«Africa sintetica, dinamica, simultanea»: Colonial Iconographies and Contexts in Italian Futurism
Giulia Beatrice, M.A.
This project investigates the links between Italian colonialism on the African continent and the Futurist movement, between the 1910s and the mid-1940s. The research aims to trace two particular threads in Italian Futurism: racialized and stereotyped representations of Africa, and images of imperialist warfare employed for colonial conquest. Although the project takes visual representations as its starting point, it also touches upon the various fields related to futurist cultural history, among them literature, performing arts, and ephemeral materials, as well as cultural politics (organization and participation in exhibitions).

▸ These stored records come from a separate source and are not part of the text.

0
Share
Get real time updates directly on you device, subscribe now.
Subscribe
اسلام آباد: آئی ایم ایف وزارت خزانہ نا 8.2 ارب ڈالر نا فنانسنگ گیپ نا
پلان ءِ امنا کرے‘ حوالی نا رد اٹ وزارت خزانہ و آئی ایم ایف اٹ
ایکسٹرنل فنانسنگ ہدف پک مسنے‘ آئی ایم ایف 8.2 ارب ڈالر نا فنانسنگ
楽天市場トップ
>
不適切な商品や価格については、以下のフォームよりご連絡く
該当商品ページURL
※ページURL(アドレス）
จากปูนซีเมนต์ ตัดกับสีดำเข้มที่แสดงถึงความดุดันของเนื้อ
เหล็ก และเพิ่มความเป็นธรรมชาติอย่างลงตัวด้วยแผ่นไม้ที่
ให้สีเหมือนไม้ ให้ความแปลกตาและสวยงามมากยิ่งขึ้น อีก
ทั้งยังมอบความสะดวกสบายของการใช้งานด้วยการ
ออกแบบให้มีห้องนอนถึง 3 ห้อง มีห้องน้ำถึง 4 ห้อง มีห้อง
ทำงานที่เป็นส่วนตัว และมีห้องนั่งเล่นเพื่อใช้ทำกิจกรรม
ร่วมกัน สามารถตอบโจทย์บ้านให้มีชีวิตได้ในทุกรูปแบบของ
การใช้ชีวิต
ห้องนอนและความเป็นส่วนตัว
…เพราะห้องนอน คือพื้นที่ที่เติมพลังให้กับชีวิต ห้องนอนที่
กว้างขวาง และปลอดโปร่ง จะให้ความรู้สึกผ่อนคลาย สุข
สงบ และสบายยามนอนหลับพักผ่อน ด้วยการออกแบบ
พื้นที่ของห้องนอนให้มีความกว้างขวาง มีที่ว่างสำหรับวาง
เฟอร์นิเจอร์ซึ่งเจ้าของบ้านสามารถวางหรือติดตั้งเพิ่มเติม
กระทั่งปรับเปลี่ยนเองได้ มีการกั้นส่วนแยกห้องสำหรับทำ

The main objective of the research is to highlight the contribution of the avant-garde to the construction and diffusion of an Italian “colonial consciousness”. The case study applied to the Futurist movement helps probe the extent to which the modernist categories of “exotic”, “primitivistic” and “barbarian” reflected a colonial and subaltern perspective. This then allows a broader analysis of the dynamics between art and politics during the twenty-year Fascist period. Though it was part of the official propaganda of the regime, Futurism's elaboration of a “colonial art” had different results from those of an art that promoted mainly extra-artistic objectives and which aimed at legitimizing European colonial expansion.
The project, therefore, aims to highlight new aspects of Italian colonial history in Africa, which has only recently begun to be the subject of deep interest. The deconstruction of long-standing stereotypes – such as that of a "softer" and less violent Italian colonialism compared to that of other European countries, or the superimposition of colonialism on Fascism, leaving aside the legacy of the liberal period and the continuities with the post-war period – is fundamental for these studies.